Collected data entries
================

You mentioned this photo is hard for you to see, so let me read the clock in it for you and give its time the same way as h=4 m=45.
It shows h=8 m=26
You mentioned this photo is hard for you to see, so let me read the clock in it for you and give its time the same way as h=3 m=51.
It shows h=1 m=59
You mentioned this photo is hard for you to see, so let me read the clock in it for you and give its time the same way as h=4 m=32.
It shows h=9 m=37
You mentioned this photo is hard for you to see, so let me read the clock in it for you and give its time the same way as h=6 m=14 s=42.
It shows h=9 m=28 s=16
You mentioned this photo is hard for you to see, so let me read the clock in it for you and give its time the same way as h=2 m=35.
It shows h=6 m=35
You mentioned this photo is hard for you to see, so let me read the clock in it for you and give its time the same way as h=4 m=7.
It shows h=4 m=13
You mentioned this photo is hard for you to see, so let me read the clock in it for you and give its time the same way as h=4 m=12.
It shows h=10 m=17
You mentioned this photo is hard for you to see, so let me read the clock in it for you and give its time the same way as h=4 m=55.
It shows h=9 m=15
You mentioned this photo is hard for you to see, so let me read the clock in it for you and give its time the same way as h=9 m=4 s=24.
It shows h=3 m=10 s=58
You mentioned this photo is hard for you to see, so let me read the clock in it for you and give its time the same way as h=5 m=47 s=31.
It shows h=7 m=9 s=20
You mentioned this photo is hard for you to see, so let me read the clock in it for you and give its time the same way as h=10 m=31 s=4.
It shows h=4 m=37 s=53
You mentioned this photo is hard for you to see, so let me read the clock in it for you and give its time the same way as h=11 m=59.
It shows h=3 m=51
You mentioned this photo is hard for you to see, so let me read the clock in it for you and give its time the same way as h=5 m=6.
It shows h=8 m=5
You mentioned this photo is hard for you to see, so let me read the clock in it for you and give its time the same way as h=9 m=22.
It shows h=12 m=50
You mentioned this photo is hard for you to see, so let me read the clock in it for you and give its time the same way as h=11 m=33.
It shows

================

▸ Written instruction
Reproduce every one of the lines above word for word, without changing anything.

▸ Exercise solution
You mentioned this photo is hard for you to see, so let me read the clock in it for you and give its time the same way as h=4 m=45.
It shows h=8 m=26
You mentioned this photo is hard for you to see, so let me read the clock in it for you and give its time the same way as h=3 m=51.
It shows h=1 m=59
You mentioned this photo is hard for you to see, so let me read the clock in it for you and give its time the same way as h=4 m=32.
It shows h=9 m=37
You mentioned this photo is hard for you to see, so let me read the clock in it for you and give its time the same way as h=6 m=14 s=42.
It shows h=9 m=28 s=16
You mentioned this photo is hard for you to see, so let me read the clock in it for you and give its time the same way as h=2 m=35.
It shows h=6 m=35
You mentioned this photo is hard for you to see, so let me read the clock in it for you and give its time the same way as h=4 m=7.
It shows h=4 m=13
You mentioned this photo is hard for you to see, so let me read the clock in it for you and give its time the same way as h=4 m=12.
It shows h=10 m=17
You mentioned this photo is hard for you to see, so let me read the clock in it for you and give its time the same way as h=4 m=55.
It shows h=9 m=15
You mentioned this photo is hard for you to see, so let me read the clock in it for you and give its time the same way as h=9 m=4 s=24.
It shows h=3 m=10 s=58
You mentioned this photo is hard for you to see, so let me read the clock in it for you and give its time the same way as h=5 m=47 s=31.
It shows h=7 m=9 s=20
You mentioned this photo is hard for you to see, so let me read the clock in it for you and give its time the same way as h=10 m=31 s=4.
It shows h=4 m=37 s=53
You mentioned this photo is hard for you to see, so let me read the clock in it for you and give its time the same way as h=11 m=59.
It shows h=3 m=51
You mentioned this photo is hard for you to see, so let me read the clock in it for you and give its time the same way as h=5 m=6.
It shows h=8 m=5
You mentioned this photo is hard for you to see, so let me read the clock in it for you and give its time the same way as h=9 m=22.
It shows h=12 m=50
You mentioned this photo is hard for you to see, so let me read the clock in it for you and give its time the same way as h=11 m=33.
It shows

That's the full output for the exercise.